The issue with the iterators is from "back in the days". We've spent a lot of work on getting the performance right. For basic operatiions it should only be slower for very small matrices and non-static shapes because in that case we need to perform a dynamic check to see if broadcasting is involved. Additionally we also spun out a companion library (https://github.com/QuantStack/xsimd) which is one of the nicest explicit SIMDification libraries around :)

However, we also still have some speed improvements to do, and some are quite low-hanging fruits. But the general use case should be fine!

I couldn't find your benchmarks on a quick google, but make sure to activate the -DXTENSOR_USE_XSIMD flag and install xsimd as well.

wolfv commented 5 years ago

btw seeing your HighFive contributions, we actually use HighFive as part of xtensor-io (github.com/QuantStack/xtensor-io) that one of our core contributors (@tdegeus) has added (and also backported some cool changes to HighFive).

emmenlau commented 5 years ago

Dear @wolfv , thanks for the pointer to your benchmark! I'm quite curious to see it in action! Does it generate some plots, and could you integrate it with your CI? It would be very interesting to continuously review and extend this. I see also that you've hardcoded some xsimd benchmarks. Am I correct to assume that xsimd is generally hidden from the user inside xtensor, and things like SIMD, BLAS and parallelization "just work" when built in?

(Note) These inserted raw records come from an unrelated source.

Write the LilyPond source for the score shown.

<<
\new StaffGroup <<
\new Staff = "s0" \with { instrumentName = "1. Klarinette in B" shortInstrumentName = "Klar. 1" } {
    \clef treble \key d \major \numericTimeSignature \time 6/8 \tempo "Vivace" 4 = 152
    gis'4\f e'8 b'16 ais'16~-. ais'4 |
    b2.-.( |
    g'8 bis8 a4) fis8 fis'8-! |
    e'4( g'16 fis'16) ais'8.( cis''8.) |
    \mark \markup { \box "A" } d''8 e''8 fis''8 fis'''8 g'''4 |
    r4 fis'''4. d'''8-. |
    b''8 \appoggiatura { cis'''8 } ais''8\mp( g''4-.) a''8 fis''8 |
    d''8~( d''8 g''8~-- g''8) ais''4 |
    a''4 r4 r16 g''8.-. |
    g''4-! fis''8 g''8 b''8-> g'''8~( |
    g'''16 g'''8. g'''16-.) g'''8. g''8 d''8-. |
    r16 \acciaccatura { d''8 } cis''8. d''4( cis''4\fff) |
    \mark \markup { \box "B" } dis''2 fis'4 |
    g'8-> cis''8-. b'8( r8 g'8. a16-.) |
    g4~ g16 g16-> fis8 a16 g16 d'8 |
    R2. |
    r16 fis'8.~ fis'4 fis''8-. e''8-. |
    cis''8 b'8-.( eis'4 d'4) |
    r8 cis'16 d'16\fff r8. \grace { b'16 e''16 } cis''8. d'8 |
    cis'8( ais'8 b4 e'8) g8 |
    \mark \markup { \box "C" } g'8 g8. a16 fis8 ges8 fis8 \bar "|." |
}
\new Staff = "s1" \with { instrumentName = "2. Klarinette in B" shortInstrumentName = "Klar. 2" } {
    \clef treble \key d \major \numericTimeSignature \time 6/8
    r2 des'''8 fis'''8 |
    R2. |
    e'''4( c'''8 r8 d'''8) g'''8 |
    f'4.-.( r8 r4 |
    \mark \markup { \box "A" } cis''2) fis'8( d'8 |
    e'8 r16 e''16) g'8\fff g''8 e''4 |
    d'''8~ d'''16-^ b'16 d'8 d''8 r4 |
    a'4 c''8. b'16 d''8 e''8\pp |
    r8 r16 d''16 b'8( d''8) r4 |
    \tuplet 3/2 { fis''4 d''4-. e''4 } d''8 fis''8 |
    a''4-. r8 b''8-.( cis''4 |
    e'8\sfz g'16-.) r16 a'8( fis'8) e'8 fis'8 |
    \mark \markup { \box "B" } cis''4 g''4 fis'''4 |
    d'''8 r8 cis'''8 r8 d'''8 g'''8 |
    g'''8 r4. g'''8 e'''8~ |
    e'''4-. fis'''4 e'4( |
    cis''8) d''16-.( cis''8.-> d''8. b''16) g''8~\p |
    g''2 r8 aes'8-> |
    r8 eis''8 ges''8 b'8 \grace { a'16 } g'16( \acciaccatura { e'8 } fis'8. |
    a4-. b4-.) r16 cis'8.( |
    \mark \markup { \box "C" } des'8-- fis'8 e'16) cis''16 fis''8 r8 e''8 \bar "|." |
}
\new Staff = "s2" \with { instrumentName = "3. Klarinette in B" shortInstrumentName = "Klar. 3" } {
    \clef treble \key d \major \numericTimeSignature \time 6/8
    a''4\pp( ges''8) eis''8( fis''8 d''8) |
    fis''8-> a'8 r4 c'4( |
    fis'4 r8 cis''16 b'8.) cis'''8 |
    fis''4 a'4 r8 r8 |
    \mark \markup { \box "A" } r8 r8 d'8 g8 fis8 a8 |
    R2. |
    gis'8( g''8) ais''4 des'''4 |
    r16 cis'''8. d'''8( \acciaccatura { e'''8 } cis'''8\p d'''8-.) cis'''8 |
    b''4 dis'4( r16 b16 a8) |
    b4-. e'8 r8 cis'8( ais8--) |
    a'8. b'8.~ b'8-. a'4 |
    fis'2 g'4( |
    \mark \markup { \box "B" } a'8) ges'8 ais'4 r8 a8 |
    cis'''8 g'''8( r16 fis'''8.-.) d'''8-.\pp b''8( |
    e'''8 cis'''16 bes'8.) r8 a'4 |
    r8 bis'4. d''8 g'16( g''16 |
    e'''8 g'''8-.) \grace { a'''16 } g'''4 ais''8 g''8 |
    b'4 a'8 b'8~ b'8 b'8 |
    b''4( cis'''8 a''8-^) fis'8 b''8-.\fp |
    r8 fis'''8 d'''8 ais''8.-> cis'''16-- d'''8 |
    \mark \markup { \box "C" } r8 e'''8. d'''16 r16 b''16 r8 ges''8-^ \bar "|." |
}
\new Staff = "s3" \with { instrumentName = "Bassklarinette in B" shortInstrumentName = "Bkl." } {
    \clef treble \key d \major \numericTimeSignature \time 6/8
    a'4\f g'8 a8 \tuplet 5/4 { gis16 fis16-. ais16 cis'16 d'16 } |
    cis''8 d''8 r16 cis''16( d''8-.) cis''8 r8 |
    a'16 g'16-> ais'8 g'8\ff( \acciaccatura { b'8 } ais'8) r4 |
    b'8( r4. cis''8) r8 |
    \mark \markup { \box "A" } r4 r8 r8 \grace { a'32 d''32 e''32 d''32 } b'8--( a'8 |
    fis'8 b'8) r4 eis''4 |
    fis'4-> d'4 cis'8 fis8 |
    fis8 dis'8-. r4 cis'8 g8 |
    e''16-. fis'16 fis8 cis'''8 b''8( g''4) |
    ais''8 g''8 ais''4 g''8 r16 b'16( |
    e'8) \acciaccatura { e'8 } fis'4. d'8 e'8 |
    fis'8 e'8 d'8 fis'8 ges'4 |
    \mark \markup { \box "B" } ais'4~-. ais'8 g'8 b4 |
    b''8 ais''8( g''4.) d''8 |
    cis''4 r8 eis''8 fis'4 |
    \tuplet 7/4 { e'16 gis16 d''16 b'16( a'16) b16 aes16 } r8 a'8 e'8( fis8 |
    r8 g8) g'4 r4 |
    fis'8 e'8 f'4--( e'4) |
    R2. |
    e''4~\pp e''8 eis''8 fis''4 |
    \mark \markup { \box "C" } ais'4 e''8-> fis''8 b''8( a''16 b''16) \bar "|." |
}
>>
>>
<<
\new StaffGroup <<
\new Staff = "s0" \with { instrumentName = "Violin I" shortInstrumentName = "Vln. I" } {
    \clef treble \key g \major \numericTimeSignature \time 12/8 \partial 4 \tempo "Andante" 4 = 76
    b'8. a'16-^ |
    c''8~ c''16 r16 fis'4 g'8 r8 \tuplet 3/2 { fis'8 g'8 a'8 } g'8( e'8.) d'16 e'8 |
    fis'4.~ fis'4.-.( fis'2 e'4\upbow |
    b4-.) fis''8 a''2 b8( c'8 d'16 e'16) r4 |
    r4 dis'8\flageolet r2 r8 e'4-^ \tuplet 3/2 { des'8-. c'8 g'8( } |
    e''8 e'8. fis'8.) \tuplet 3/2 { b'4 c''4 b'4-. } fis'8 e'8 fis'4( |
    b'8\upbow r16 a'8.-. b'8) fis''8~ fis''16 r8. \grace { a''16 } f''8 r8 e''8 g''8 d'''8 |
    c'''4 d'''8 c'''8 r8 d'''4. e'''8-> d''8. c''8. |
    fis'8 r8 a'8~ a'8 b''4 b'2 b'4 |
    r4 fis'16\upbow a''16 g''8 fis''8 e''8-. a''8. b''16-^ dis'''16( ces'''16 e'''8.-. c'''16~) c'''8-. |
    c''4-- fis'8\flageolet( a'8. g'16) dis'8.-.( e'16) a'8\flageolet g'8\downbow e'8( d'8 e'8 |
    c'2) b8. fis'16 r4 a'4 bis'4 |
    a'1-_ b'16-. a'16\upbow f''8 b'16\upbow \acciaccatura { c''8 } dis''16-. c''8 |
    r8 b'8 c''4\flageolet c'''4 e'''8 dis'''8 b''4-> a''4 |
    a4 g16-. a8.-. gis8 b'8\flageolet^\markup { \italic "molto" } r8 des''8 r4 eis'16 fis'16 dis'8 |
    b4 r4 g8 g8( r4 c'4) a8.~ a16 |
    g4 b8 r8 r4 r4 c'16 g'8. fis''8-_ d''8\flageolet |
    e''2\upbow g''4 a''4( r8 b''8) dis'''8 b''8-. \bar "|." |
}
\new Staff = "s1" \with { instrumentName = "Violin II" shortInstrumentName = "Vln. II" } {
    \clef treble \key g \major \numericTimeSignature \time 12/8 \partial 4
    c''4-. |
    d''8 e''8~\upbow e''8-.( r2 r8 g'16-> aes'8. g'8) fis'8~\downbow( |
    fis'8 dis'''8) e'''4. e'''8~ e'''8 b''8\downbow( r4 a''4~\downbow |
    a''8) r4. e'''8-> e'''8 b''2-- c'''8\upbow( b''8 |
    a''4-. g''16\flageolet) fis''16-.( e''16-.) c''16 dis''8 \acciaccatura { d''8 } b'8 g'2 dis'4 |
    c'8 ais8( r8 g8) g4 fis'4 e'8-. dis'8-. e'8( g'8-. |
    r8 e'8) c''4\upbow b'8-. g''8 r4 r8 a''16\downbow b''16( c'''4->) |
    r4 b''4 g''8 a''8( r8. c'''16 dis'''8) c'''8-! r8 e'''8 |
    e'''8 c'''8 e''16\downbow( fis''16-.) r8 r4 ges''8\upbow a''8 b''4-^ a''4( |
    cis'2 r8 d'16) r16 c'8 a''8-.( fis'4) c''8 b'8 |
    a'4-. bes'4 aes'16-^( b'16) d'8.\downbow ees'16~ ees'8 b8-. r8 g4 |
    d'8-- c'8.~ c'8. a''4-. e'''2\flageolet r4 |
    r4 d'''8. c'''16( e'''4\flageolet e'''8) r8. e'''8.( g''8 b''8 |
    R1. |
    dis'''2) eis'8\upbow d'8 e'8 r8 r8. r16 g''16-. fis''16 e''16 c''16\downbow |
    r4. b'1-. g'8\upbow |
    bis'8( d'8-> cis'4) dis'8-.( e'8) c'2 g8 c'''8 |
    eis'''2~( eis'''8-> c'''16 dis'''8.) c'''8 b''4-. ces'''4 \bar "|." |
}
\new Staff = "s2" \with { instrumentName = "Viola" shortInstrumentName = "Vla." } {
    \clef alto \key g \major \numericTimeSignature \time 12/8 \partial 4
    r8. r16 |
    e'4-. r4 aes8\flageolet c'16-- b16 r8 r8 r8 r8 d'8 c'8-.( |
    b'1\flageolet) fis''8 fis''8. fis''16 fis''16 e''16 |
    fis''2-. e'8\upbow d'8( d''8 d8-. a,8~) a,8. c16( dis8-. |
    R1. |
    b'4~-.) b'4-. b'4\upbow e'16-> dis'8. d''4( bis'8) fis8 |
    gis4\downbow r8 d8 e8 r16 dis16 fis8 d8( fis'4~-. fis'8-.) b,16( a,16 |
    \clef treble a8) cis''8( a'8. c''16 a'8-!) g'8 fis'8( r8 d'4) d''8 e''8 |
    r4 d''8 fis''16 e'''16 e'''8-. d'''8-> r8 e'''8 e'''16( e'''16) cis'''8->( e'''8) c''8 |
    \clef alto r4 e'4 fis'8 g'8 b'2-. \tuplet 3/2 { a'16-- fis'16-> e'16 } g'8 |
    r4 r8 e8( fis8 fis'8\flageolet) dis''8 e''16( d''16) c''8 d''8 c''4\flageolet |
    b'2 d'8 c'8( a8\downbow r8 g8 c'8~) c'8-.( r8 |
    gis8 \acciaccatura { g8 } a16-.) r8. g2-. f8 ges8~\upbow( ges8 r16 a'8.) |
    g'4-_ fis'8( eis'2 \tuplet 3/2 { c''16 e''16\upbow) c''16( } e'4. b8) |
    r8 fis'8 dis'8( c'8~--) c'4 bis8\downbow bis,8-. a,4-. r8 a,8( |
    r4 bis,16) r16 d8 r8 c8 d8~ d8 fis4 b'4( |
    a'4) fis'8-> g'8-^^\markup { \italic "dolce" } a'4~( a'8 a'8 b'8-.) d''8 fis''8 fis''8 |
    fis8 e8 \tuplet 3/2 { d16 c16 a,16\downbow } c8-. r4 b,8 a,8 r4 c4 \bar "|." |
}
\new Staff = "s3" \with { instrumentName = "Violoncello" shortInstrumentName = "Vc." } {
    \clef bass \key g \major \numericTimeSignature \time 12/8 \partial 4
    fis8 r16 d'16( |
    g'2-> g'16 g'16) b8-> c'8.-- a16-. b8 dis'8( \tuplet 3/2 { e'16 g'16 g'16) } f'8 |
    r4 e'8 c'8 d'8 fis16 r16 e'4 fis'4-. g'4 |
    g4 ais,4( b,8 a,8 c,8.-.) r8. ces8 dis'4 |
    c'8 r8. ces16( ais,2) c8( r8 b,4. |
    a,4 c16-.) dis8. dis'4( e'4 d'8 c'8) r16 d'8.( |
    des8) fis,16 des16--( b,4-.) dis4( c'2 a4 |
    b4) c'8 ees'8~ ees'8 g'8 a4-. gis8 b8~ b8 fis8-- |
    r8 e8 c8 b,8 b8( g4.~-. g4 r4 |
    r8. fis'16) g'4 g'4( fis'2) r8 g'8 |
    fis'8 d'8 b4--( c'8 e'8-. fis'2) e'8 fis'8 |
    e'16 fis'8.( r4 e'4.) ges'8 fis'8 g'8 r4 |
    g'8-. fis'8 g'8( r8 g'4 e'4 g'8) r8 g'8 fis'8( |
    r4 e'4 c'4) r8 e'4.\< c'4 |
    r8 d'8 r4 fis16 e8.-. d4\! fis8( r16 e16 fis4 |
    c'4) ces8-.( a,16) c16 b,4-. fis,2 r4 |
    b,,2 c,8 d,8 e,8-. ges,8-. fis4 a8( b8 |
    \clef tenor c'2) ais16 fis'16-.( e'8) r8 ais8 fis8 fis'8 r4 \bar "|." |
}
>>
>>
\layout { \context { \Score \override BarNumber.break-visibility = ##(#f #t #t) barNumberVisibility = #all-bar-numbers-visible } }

We have been following xtensor for a while and it seems quite interesting. Specifically the many language bindings and the good integration of iterators is nice. I do share some of the sentiments mentioned above for parts of the syntax. I.e. the at()-method is not my favorite, and (more importantly) I think the code would be more readable if the base view class would not be named xexpression but rather xtensor, xview or something closely related to these.

But generally xtensor seems very promising and you've achieved a lot, so two thumbs up from my side.